Oft sind Ängste der Grund für eine Therapie. Eine Quelle dieser Ängste ist die Ursprungsfamilie und das, was wir durch ihre Gene auf den Lebensweg mitbekommen haben. Systemische Therapien und Ahnenforschung bringen uns unseren Wurzeln näher. Doch was ist schon im Leben polaritätsfrei? So können sich Vorfahren und Begebenheiten offenbaren, die Gründe für neue Ängste liefern, anstatt Wurzeln zu geben. Häufig fällt in diesem Zusammenhang der Satz: „Es sind meine Gene“.

Die Epigenetik begleitet uns im Alltag. Dabei stehen wir erst am Anfang dieses Wissens um die Möglichkeiten, die sich uns dadurch öffnen.

Genetik und die Angst

Wenn nur „meine Gene“ beachtet werden, wenn die Genetik in einem deterministischen und so verlockend logisch nachvollziehbaren Sinne beachtet wird, wie sie noch vor gar nicht so vielen Jahren gelehrt wurde, kann dies massive Ängste verursachen. Ein Satz wie: „In meiner Familie gibt es Krebs“ aus dem Munde eines Klienten ist nie berichtender Natur. Er impliziert, was oft erst später ausgesprochen werden kann: „Ich sterbe auch an Krebs“. Die Palette dieser Ängste ist natürlich größer. Da kann es ein Alkoholproblem im System geben, da wird ein verschwiegener Suizidfall bekannt, da gibt es Missbrauchsfälle, Früh- und Fehlgeburten oder immer häufiger Demenzerkrankungen.
Die genetischen Diagnostikmethoden können sich der Polarität nicht entziehen und mehren die bereits vorhandenen Angstquellen. Wie damit umgehen? Hilft ein biblisches „Dein Glaube hat dir geholfen“? Wie aber glauben, wenn die Gene eine so deutliche Sprache sprechen? Hilft eine Brustamputation, um die Wahrscheinlichkeit einer genetisch bedingten Erkrankung zu reduzieren? Die Angst also operativ entfernen? Abgesehen davon sind so radikale Eingriffe nicht bei allen Organen durchführbar.

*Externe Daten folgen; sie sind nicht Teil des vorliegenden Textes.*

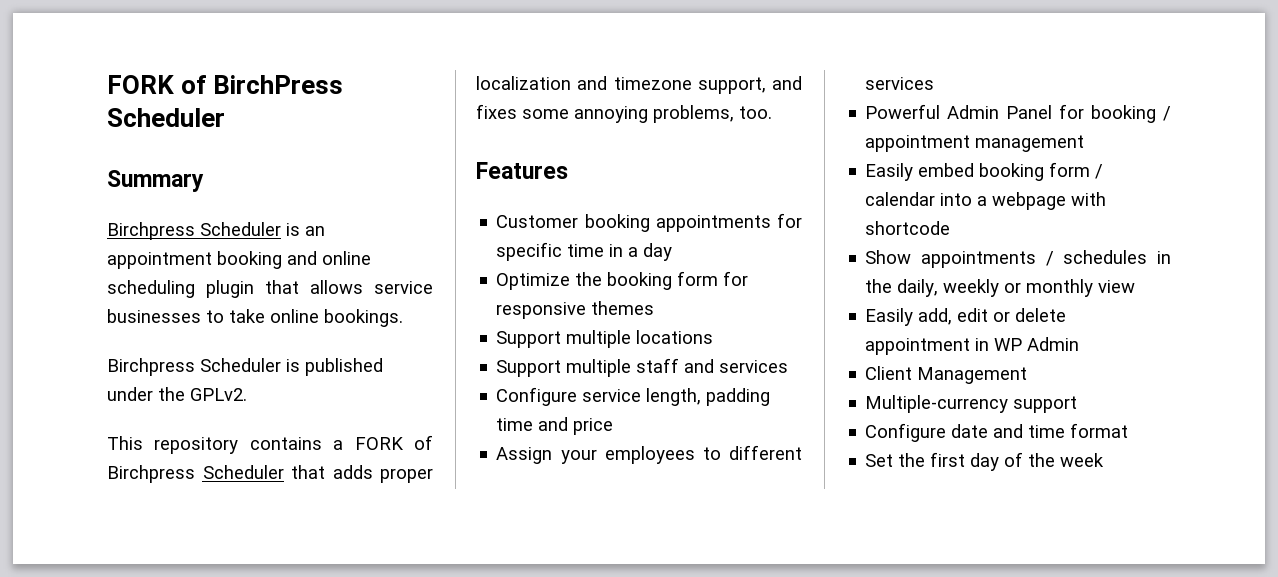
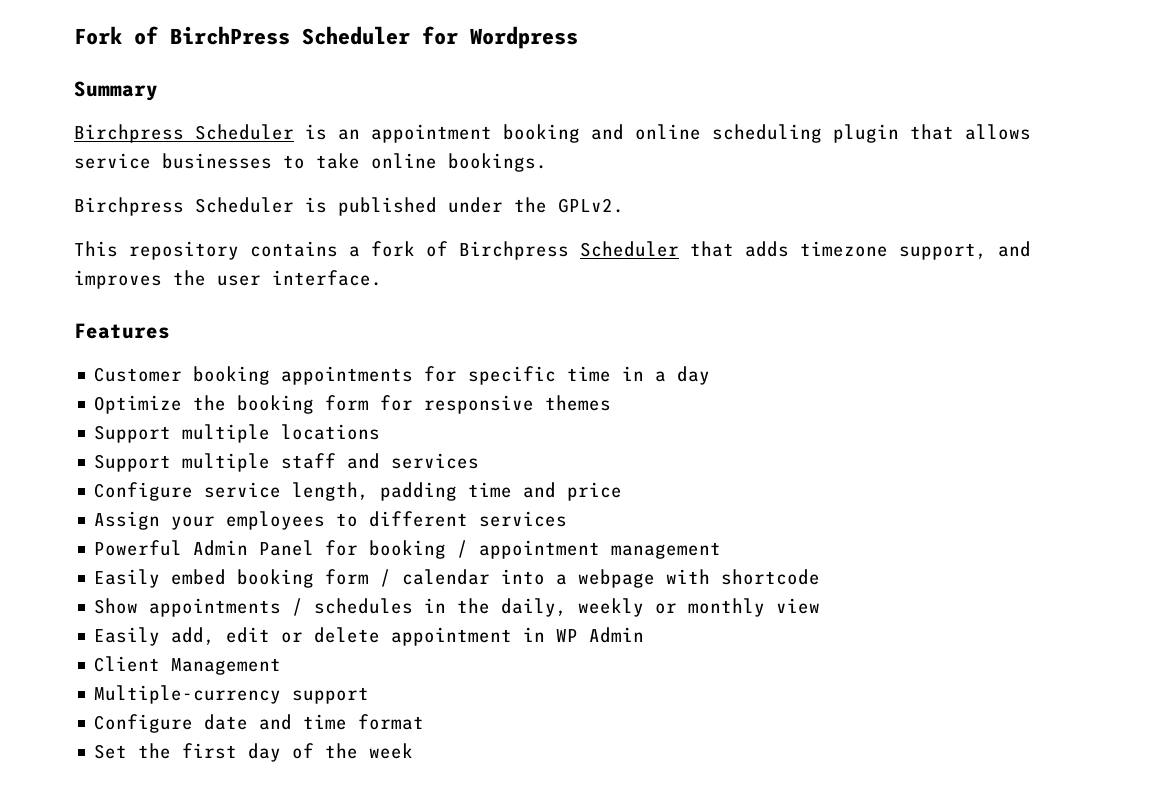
[107,75,174,94] FORK -> [74,26,122,45] Fork
(225, 117) none -> [422,26,578,49] for Wordpress
[354,437,404,450] FORK -> [371,241,415,257] fork
[380,468,433,483] [476,76,802,94] [476,104,772,123] proper localization and timezone support, and fixes some annoying problems, too. -> [800,241,1031,260] [74,270,382,289] timezone support, and improves the user interface.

Wenn wir an die Weisheit der Seele glauben, müssen wir davon ausgehen, dass sie weiß, was sie offenbaren darf und womit wir aufgrund unserer inneren Reife umzugehen imstande sind. Der Umgang damit bedeutet jedoch Arbeit und die Angst ist nicht der hilfreichste Start dazu. Diese Angst steht den Heilungsprozessen im Wege. Diese Angst stellt einen Verlust an Lebensfreude und an Lebensqualität dar und das unabhängig davon, ob sie unbewusst ist, ob sie verdrängt wird, oder ob sie bewusst von einem Menschen Besitz ergreift.

… Ein Beitrag in »Visionen« …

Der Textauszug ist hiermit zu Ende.